**Passage shown:**
Despite all that she has to give up to obtain the most relevant information to protect the United States, the CIA turns a deaf ear to what she finds in the Middle East, except when she learns of a terrorist plot to attack the Twin Towers in New York City just months after she is deployed. As a result, Sherry is on the run, not from any of the terrorists in the Middle East who may want to kill her, but by the CIA itself.

In this exceptional work of historical fiction, Harvey Havel outlines a conspiracy theory in the form of a novel that questions whether or not the tragedy that took place on September 11th, 2001 was really based on the actions of only one man and not more powerful forces at work, such as the CIA. By following Sherry Aspen on her mission through such places as Afghanistan, Pakistan, and Israel, Havel takes us on a thrilling ride that uncovers what may have been the real reasons behind the 9/11 attacks in which nearly 3,000 innocent American civilians perished. For anyone interested in alternate perspectives of what might have caused the 9/11 attacks as well as those who crave high-caliber literary fiction, this important and carefully-crafted novel is a still very timely and a definite must-read.

Interview with Harvey Havel

Firstly, let me start by saying that I really do appreciate the opportunity to have this interview with The Avid Reader. It is a thrill to connect with those who are interested in reading new work. I do believe that we live in a world where most people don’t read enough literature, and so what The Avid Reader does is very important towards the support of the welfare of American letters. For this, I thank you.

Have you read anything that made you think differently about fiction?

**Data provided:**
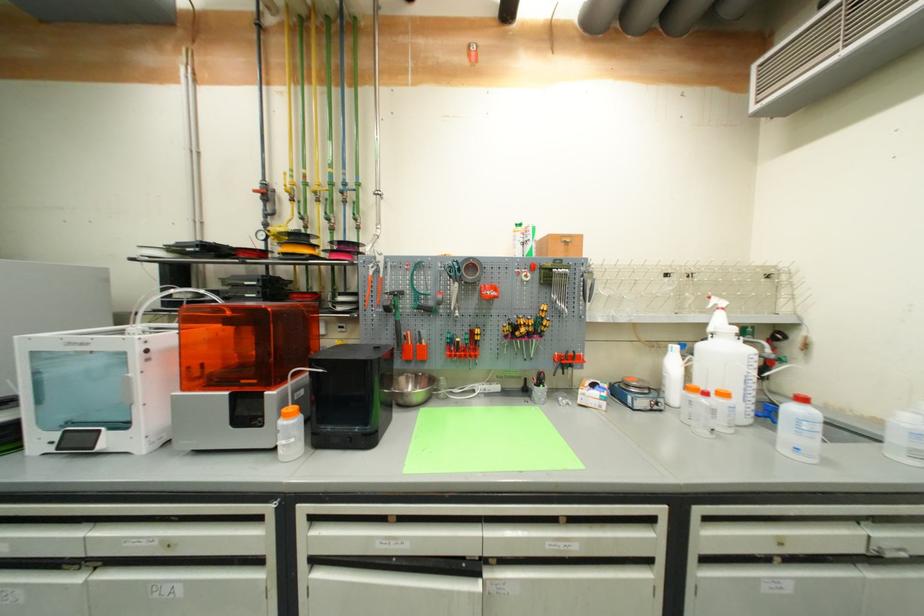
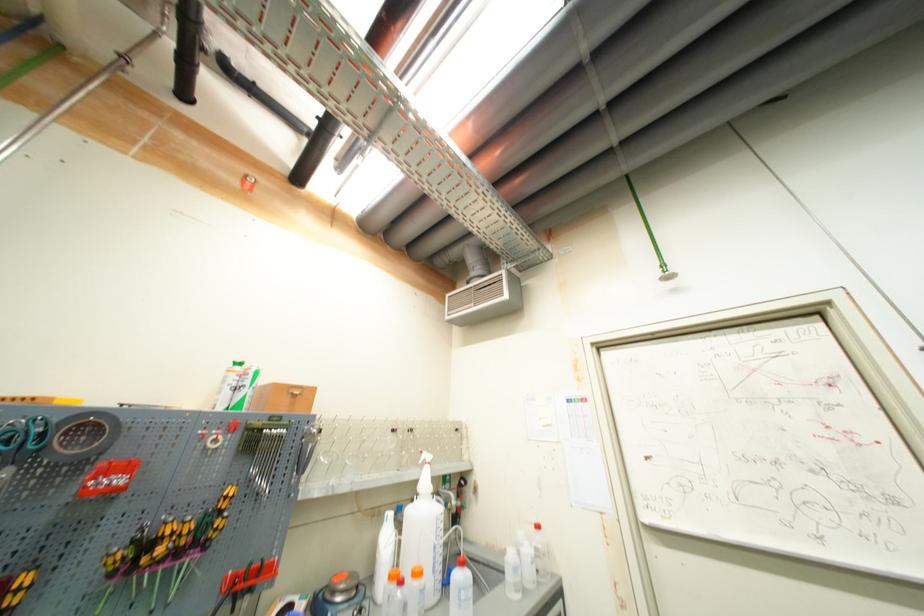
Locate, in the second image, the point that corresponds to the point at 473,278 in the first image.

(67, 453)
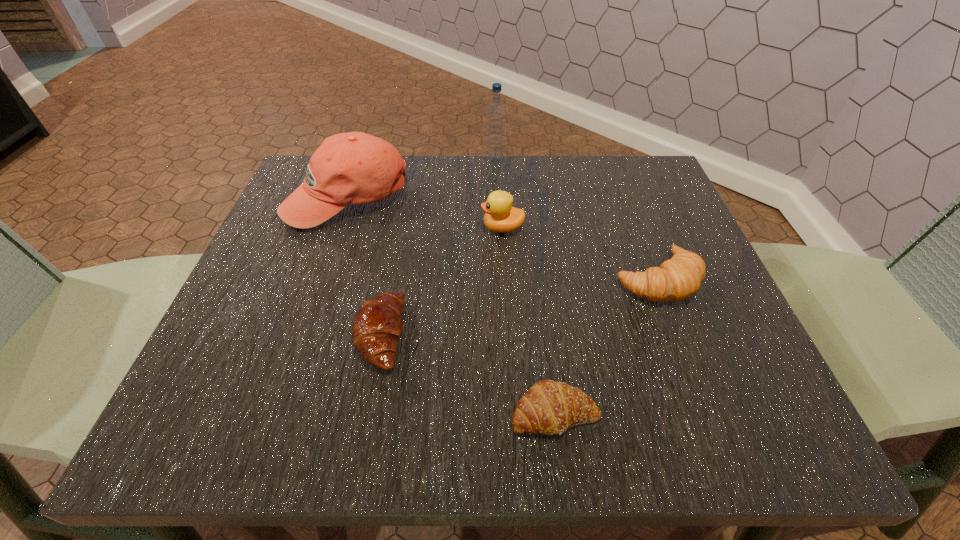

**Your instructions:** In the book review, which places does Sherry Aspen's mission take her through? The data come from a separate source, not from the book review.

**Task output:** Afghanistan, Pakistan, and Israel.